# Exercise goal
Continue the biographical article on Eleanor Gertrude Brown, picking up after its final sentence.

# Text block

════════════════════

Eleanor Gertrude Brown (August 28, 1887 — July 21, 1964) was an American Milton scholar and educator.

==Early life==
Eleanor Gertrude Brown was from Dayton, Ohio. She was blind from infancy, and educated at the Ohio State School for the Blind, graduating in the class of 1908. She completed undergraduate studies at Ohio State University in 1914, the school's first blind graduate. She earned a master's degree from Columbia University in 1924, and a doctoral degree from the same institution in 1934.

==Career==
For forty years, until her retirement in 1952, Brown taught English, German, Latin, and history to sighted students, at Steele High School in Dayton. In 1960, she was honored by the Dayton Federation of Women's Clubs as Outstanding Woman of the Year.

════════════════════

Dataset entries:
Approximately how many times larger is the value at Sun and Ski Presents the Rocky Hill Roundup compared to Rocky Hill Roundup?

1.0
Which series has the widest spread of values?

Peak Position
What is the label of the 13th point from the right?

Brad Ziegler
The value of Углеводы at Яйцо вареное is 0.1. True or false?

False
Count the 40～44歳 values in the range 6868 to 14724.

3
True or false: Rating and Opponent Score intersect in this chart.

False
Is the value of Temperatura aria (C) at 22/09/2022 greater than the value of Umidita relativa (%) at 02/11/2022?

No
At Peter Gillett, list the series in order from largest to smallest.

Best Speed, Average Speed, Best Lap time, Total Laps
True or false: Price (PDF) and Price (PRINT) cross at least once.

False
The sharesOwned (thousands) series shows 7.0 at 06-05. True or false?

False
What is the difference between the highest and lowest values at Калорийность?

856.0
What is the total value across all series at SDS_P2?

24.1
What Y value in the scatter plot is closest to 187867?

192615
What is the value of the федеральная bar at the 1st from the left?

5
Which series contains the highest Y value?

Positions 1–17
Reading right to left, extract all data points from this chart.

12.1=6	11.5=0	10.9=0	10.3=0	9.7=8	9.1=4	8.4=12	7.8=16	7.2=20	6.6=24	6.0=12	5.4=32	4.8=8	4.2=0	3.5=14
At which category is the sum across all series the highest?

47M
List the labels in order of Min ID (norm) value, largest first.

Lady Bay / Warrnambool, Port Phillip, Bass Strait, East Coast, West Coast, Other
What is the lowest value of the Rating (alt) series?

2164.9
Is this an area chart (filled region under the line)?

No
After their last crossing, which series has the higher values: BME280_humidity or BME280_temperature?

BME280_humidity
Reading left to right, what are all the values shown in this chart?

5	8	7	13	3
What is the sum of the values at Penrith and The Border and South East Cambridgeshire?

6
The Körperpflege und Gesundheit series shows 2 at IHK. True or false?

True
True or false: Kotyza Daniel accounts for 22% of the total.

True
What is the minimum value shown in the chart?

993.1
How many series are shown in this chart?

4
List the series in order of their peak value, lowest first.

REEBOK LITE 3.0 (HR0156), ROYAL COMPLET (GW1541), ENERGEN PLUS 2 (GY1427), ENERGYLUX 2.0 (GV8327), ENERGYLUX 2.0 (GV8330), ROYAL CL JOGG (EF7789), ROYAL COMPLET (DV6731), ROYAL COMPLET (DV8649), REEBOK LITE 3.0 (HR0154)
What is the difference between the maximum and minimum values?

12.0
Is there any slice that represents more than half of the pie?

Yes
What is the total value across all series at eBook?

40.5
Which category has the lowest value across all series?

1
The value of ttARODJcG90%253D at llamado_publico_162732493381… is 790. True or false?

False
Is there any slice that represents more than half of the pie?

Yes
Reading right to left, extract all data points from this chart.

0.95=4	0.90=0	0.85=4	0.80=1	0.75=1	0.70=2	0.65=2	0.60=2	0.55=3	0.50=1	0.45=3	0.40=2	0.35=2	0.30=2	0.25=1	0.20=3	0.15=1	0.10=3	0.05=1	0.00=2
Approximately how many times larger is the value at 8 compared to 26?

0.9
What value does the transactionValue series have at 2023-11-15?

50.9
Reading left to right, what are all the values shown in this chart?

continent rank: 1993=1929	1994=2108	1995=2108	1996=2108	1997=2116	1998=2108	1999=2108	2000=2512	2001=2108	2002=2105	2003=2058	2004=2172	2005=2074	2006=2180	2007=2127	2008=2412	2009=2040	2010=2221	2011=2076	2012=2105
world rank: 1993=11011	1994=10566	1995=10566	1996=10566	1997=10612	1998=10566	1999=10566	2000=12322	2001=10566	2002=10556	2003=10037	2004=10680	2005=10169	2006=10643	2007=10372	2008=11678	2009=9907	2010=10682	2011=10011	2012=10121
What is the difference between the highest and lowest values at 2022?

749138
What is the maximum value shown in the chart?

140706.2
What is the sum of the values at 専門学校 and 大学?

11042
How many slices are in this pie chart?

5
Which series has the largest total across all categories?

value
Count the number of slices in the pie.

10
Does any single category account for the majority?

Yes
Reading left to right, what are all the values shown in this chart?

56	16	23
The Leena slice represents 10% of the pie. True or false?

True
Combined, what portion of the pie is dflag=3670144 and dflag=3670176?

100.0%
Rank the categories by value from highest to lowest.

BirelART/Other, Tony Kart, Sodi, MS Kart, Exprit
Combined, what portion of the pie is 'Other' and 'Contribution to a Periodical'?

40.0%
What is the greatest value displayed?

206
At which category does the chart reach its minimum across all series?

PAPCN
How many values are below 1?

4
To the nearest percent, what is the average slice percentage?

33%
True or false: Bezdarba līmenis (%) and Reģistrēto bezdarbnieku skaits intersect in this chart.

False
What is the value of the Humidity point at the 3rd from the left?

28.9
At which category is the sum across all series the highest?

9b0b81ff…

════════════════════

# Answer
Books by Eleanor Gertrude Brown include Milton's Blindness (1934), a work of literary scholarship based on her doctoral dissertation about John Milton; Into the Light (1946), a book of poetry; and Corridors of Light (1958), a memoir of her own education, with an introduction by Harry Emerson Fosdick. "To my interpretation of Milton's life and writing after the loss of sight, I add my knowledge of blindness," she explained of her scholarship. "By similarity of experience alone, I am rendered a more able critic."

==Personal life==
Eleanor Gertrude Brown died in 1964, from stomach cancer, aged 76 years. Her Milton's Blindness was reissued by Columbia University Press in 2011, as an important work in Milton studies.